The Adelaide Oval redevelopment and the eight metres wide footbridge have helped to transform the city beyond the Riverbank.
Two major opening aspects of the Adelaide Riverbank masterplan were both award winners completed in 2014: the $535 million redevelopment of historic Adelaide Oval and the $40 million footbridge over the River Torrens linking the oval and the southern bank.
The iconic oval was transformed into a state-of-the-art stadium venue with 53,500 capacity without losing its heritage aspects such as cathedral view, 1890s Moreton Bay fig trees and F. Kenneth Milne’s Edwardian-style wooden scoreboard from 1911.
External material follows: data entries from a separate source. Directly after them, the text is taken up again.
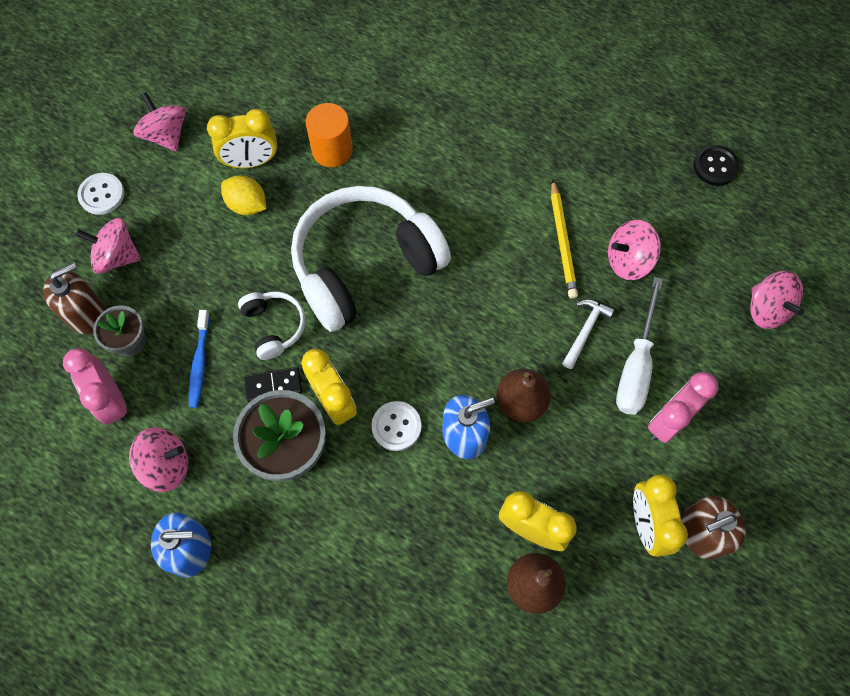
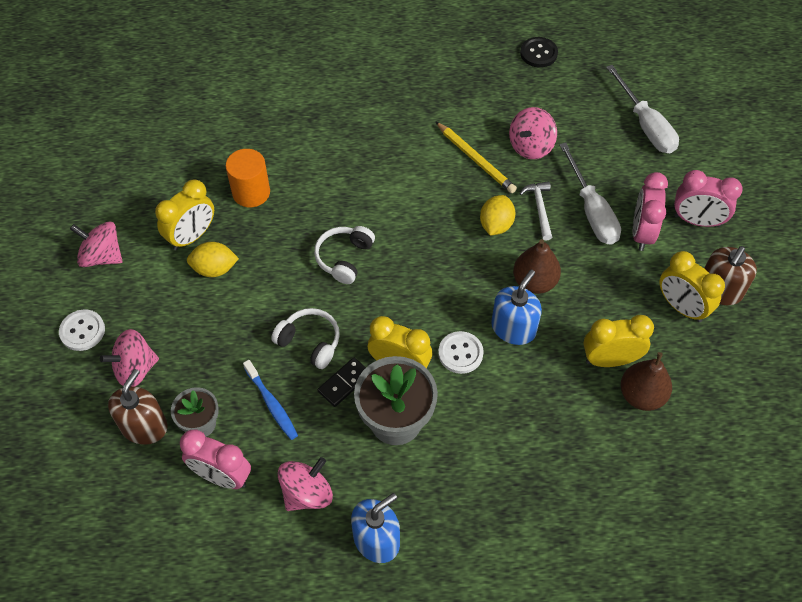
camera: 35 degrees left, 10 degrees down
white headphones [291,186,451,332] -> white headphones [314,226,375,284], size x0.45
pink spinning top [750,271,804,329] -> white screwdriver [606,65,679,153]
none -> yellow lemon [480,195,515,235]
none -> pink clock [674,170,743,227]

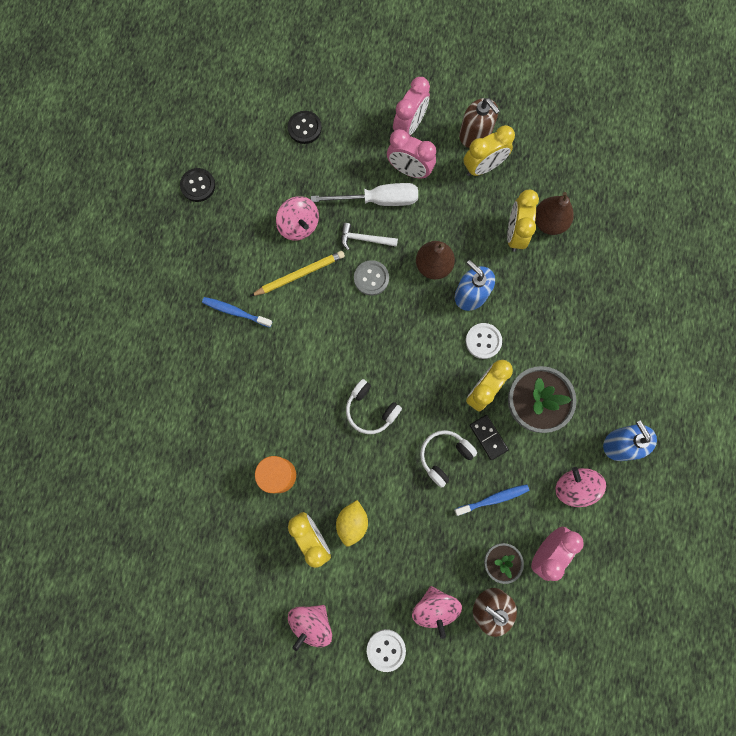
camera: 75 degrees left, 20 degrees up
yellow lemon [480,195,515,235] -> grey button [354,260,389,296]
white screwdriver [606,65,679,153] -> black button [288,111,322,144]
none -> blue toothbrush [202,297,272,328]

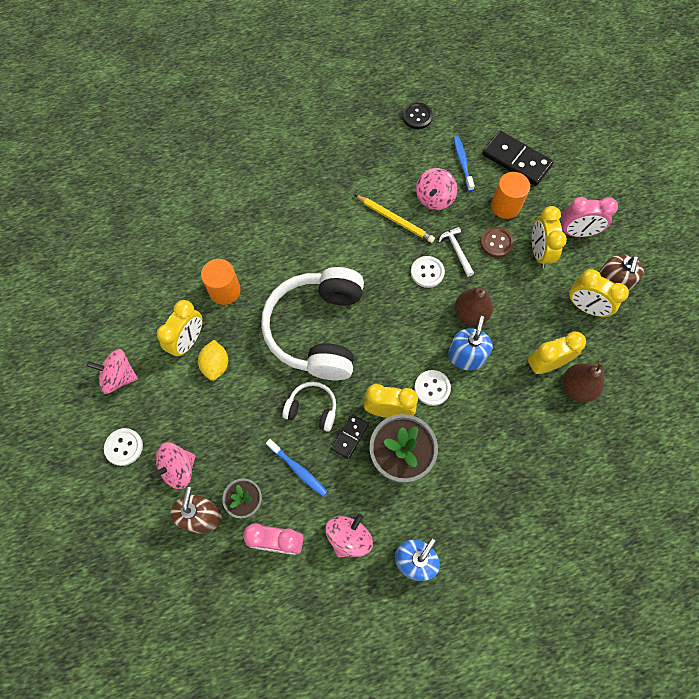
camera: 60 degrees right, 10 degrees down
blue toothbrush [202,297,272,328] -> blue toothbrush moved to [454,136,475,191]
black button [288,111,322,144] -> black domino [482,131,554,186]
white screwdriver [311,183,418,206] -> brown button [480,227,514,258]
yellow lemon [336,500,368,546] -> yellow lemon turned 75 degrees counterclockwise [198,340,228,381]
white headphones [346,379,402,434] -> white headphones [261,267,364,380], size x2.22
grey button [354,260,389,296] -> white button [411,256,445,288]
pink clock [387,129,436,179] -> yellow clock [532,206,567,268]
none -> orange cylinder [491,172,530,219]

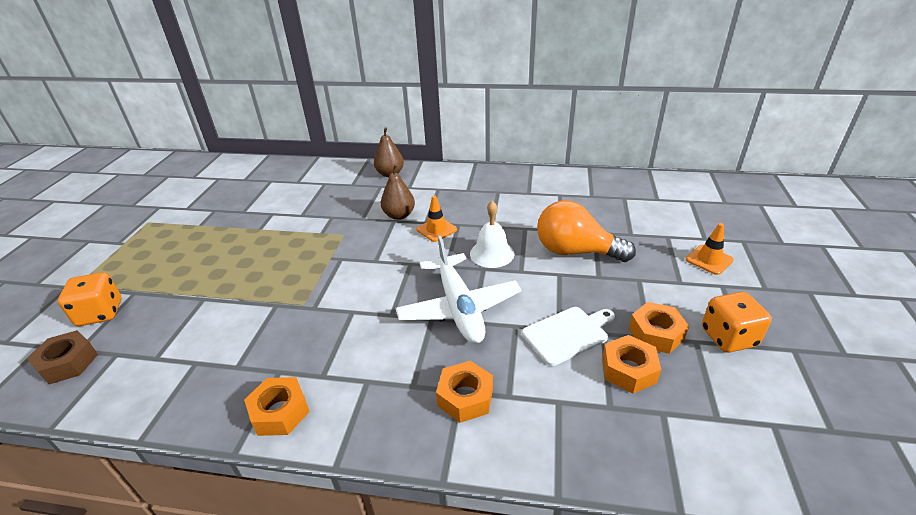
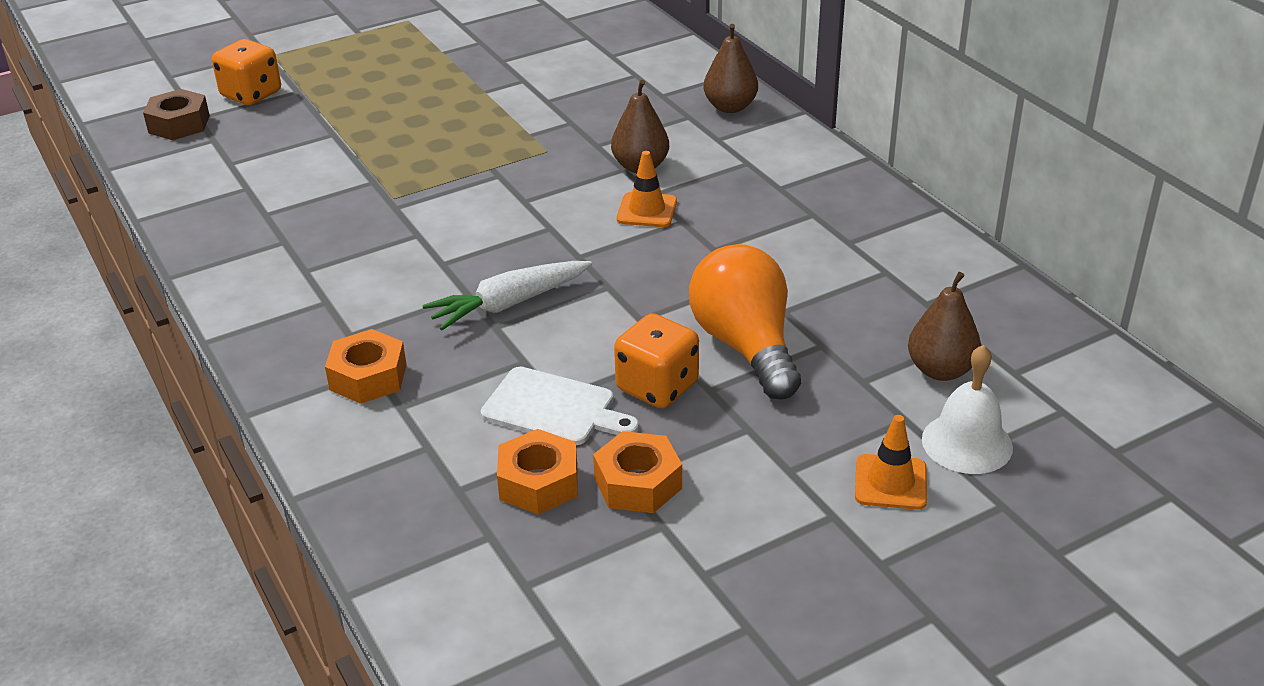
camera: 50 degrees right, 0 degrees up
orange nut [244,377,310,436] -> none
white plane [396,236,522,344] -> white carrot [422,261,592,330]
white bell [470,201,514,268] -> white bell moved to [922,345,1013,474]
orange dice [702,292,772,353] -> orange dice moved to [614,313,699,408]
none -> brown pear [908,272,981,381]

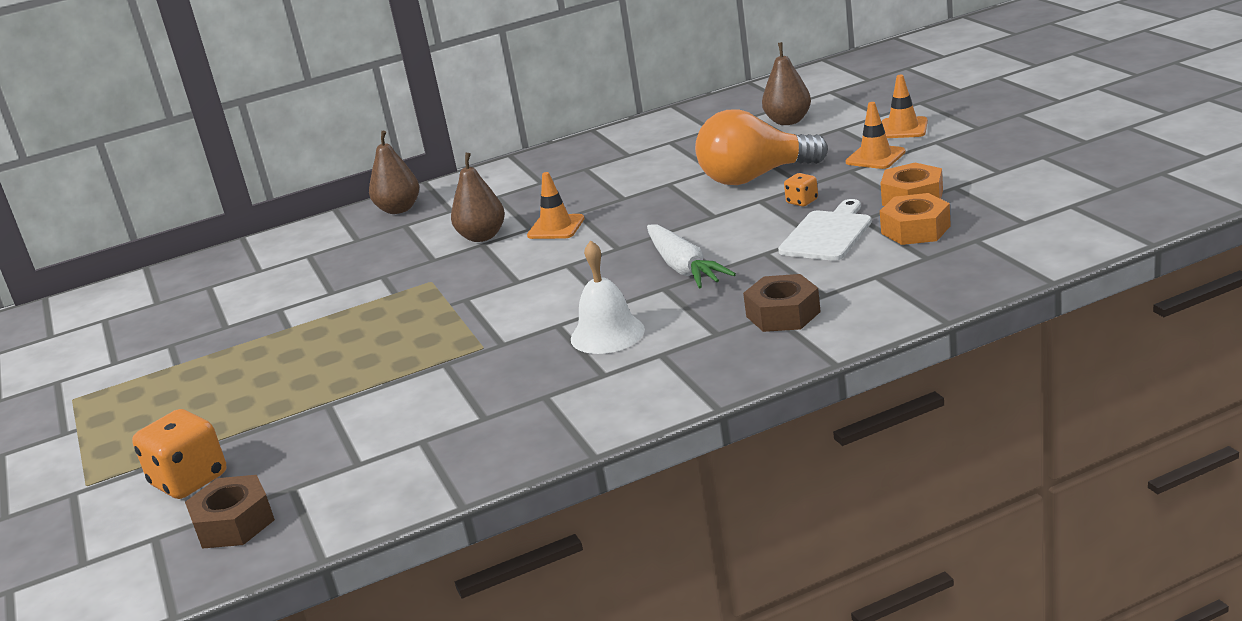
camera: 80 degrees left, 10 degrees down
orange nut [325,329,407,404] -> brown nut [743,274,821,332]
orange dice [614,313,699,408] -> orange dice [784,173,818,207], size x0.50
white bell [922,345,1013,474] -> white bell moved to [571,240,645,354]
none -> orange traffic cone [846,102,906,169]

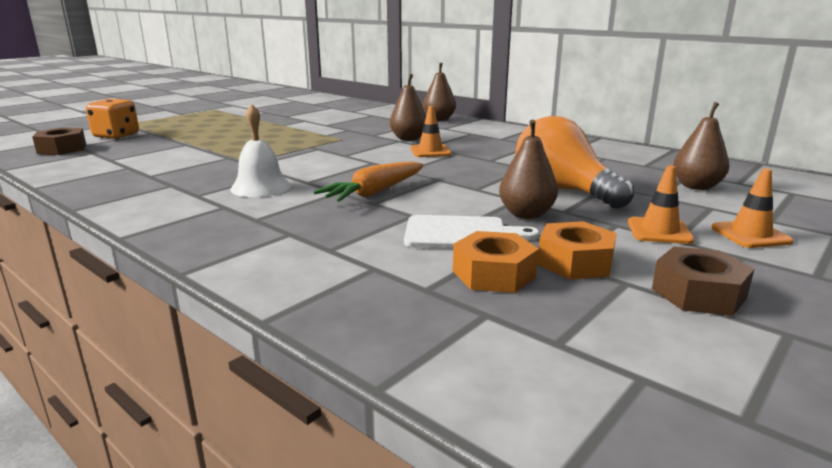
camera: 60 degrees right, 5 degrees down
white carrot [647,224,736,289] -> orange carrot [313,162,424,202]
brown nut [743,274,821,332] -> brown nut moved to [652,247,754,316]
orange dice [784,173,818,207] -> brown pear [499,120,558,219]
The elegantly curved eight-metres wide footbridge, spanning nearly 75 metres, terminated with a dramatic Belvedere hovering above the river where a water wall aerates the Torrens lake. Its prized concept was by engineers and urban designers Aurecon and landscape architects Taylor Cullity Lethlean TZG.
Adelaide Oval broke through the controversy of making it an open stadium by winning a welter of awards and acknowledged as transforming the city.
Besides attracting millions to the return of Australian rules football to the oval, the venue has hosted international soccer and cricket matches and global music acts, including the Rolling Stones, since it reopened in 2014 after a $535 million redevelopment.
In 2016, it was a nominated with five others (including London’s Twickenham Stadium and Florida’s Daytona International Speedway) to be the best stadium in the world, after being shortlisted for world building of the year at the world architecture festival in 2015.
The oval redevelopment, by Cox Architecture, Walter Brooke and Hames Sharley was hailed in 2015 by giving it the national award for public architecture.
The awards jury said: “The redevelopment of the Adelaide Oval has set a new standard for facilitating a range of sporting and hospitality events within a major sports stadium. All parts of the Adelaide Oval have been carefully considered to produce what must be, nationally, one of the most accessible and most spatially dramatic public buildings devoted to sport.”
The Property Council of Australia’s Brian & Poulter Award gave the oval for the best tourism and leisure development.